VORLIEGENDER TEXT
Enric Mas (Movistar)
Auch für Enric Mas lief es beim Critérium du Dauphiné alles andere als nach Plan. Der Spanier wurde nur 17. Die Parallelen zu David Gaudu in der Vorbereitung sind auffallend, denn auch er präsentierte sich zu Beginn der Saison eigentlich gut in Schuss. Bei der Ruta del Sol, Tirreno – Adriatico und der Baskenland-Rundfahrt kam er unter die ersten sechs. Wie beim Franzosen war dann auch beim Spanier aber der Ofen aus, als es über die Ardennen-Klassiker zum Criterium ging. Auch Enric Mas muss hoffen, dass er seine Form bis zum Start der Tour de France wieder findet, denn ansonsten wird auch diese Frankreich-Rundfahrt für ihn ein Desaster. Mit Rang fünf wie im Jahr 2020 darf sich ein Fahrer mit seinen Qualitäten einfach nicht mehr länger zufrieden geben. Bei der heimischen Vuelta a Espana wurde er bereits 3x Gesamtzweiter. Es wird Zeit für den ganz großen Wurf in Frankreich.
Simon Yates (Jayco – AlUla)

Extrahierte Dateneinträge
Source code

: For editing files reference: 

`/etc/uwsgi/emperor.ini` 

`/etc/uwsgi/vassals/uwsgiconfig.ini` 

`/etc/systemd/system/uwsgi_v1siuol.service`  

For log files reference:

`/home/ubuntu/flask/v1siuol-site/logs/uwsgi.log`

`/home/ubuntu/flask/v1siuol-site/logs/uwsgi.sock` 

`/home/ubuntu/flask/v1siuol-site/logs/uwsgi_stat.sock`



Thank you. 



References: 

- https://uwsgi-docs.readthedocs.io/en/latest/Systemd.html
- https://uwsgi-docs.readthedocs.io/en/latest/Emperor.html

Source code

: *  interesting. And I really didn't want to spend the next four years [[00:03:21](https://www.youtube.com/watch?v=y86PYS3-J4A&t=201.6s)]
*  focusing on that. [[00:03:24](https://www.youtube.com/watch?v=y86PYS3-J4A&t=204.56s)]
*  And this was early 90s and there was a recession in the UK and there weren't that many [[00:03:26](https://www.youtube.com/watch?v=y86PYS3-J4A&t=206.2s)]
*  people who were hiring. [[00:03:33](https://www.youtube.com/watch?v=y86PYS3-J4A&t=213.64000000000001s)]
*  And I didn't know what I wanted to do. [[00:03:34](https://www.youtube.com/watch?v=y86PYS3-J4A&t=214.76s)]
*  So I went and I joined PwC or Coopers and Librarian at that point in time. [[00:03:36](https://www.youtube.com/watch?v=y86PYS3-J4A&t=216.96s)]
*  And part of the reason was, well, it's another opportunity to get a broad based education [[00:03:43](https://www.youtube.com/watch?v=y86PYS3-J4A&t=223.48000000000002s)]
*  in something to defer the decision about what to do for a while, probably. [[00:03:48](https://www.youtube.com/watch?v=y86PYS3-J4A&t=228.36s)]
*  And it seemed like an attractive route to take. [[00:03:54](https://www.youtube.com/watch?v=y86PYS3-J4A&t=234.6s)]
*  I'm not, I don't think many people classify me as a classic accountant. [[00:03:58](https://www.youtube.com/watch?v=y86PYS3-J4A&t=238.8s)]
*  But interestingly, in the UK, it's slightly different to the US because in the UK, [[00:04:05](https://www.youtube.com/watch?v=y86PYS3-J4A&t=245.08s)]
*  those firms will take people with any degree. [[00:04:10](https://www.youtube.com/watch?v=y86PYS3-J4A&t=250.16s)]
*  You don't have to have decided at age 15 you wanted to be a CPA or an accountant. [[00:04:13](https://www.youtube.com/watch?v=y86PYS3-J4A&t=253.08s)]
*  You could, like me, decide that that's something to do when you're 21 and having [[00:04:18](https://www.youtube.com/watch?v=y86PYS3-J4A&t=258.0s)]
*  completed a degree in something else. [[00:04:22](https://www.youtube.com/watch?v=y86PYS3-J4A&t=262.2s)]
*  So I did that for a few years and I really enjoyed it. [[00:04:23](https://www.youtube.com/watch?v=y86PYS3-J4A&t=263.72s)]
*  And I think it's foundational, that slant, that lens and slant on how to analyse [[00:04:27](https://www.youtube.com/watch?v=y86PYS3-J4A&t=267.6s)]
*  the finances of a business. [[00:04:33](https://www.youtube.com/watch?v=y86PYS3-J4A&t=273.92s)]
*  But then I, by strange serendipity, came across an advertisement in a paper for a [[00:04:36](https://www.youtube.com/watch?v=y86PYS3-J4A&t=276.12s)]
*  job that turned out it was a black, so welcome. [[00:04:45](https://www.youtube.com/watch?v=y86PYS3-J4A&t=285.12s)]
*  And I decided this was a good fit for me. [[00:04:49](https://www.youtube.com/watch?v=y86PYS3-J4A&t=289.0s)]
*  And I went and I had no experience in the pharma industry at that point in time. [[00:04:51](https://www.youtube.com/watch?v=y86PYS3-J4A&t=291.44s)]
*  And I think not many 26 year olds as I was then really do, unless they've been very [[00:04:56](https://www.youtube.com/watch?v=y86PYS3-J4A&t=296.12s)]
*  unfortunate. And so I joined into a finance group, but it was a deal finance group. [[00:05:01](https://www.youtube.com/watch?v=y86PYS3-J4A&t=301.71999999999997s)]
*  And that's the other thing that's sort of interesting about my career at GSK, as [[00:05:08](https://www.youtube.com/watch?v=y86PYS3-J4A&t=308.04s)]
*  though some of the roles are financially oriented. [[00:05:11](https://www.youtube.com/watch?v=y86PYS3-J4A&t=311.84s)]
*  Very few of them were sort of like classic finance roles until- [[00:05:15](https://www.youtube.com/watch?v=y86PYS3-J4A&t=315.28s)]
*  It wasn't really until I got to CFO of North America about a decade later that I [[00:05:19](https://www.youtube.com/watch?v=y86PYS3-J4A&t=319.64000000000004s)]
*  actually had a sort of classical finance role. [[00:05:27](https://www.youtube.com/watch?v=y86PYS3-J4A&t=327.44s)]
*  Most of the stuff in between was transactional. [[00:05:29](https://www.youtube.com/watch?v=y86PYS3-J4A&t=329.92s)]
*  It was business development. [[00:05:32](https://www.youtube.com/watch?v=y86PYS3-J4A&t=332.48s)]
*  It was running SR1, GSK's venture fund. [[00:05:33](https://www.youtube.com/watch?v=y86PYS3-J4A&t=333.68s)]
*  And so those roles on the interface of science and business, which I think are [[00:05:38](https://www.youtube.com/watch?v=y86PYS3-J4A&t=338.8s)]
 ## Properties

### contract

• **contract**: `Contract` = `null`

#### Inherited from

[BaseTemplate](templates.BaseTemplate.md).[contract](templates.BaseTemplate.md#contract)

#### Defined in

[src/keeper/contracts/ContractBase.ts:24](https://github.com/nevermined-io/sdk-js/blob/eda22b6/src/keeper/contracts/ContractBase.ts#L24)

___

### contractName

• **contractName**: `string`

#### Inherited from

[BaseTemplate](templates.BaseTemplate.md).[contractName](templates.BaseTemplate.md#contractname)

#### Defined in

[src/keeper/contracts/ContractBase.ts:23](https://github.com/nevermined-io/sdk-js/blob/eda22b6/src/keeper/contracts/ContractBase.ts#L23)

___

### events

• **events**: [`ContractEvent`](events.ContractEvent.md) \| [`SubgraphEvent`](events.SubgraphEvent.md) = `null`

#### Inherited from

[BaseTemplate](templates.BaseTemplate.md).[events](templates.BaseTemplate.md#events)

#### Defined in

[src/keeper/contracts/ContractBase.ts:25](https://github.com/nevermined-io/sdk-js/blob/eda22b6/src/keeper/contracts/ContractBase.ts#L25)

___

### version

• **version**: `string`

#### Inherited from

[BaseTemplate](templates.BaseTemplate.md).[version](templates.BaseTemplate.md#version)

AUFGABE
Wie geht der Text über die Radprofis vor der Tour de France weiter? Schreibe ihn im gleichen Stil nach der letzten Zeile fort. Das Material wird hier nicht gebraucht.

ANTWORT
Mit 14 Grand Tours in den Beinen ist Simon Yates längst ein alter Hase. Als dennoch erst 30-Jähriger wird er aber auch bei der Tour de France 2023 noch einmal die Chance haben, das wichtigste Radrennen der Welt auf dem Podium zu beenden. Bislang war die Tour jedoch nicht sein Lieblingsrennen – zumindest nicht, wenn er auf Gesamtwertung fuhr. 2017 fuhr er auf Rang sieben das einzige Mal unter die Top Ten. Dafür gewann er ein Jahr später die Vuelta a Espana und 2021 wurde er Gesamtdritter beim Giro d’Italia. Er kann es also noch, wie er auch in dieser Saison schon unter Beweis stellen durfte. Als Zweiter der Tour Down Under und Vierter bei Paris – Nizza blickt er auf einen erfolgreichen Start in die Saison zurück. Magenprobleme stoppten ihn bei seinem Vorbereitungsrennen in der Romandie. Diese dürften ihn bei der Tour de France aber wohl nicht mehr behindern. Vielmehr könnte seine Mannschaft zum Problem werden, denn dort baut man vorwiegend auf Etappensiege. Durchaus möglich, dass Simon Yates also doch wieder auf Etappenjagd geht und er im Gesamtklassement der Tour de France einmal mehr nicht sein ganz großes Glück findet.
Richard Carapaz (EF Education – EasyPost)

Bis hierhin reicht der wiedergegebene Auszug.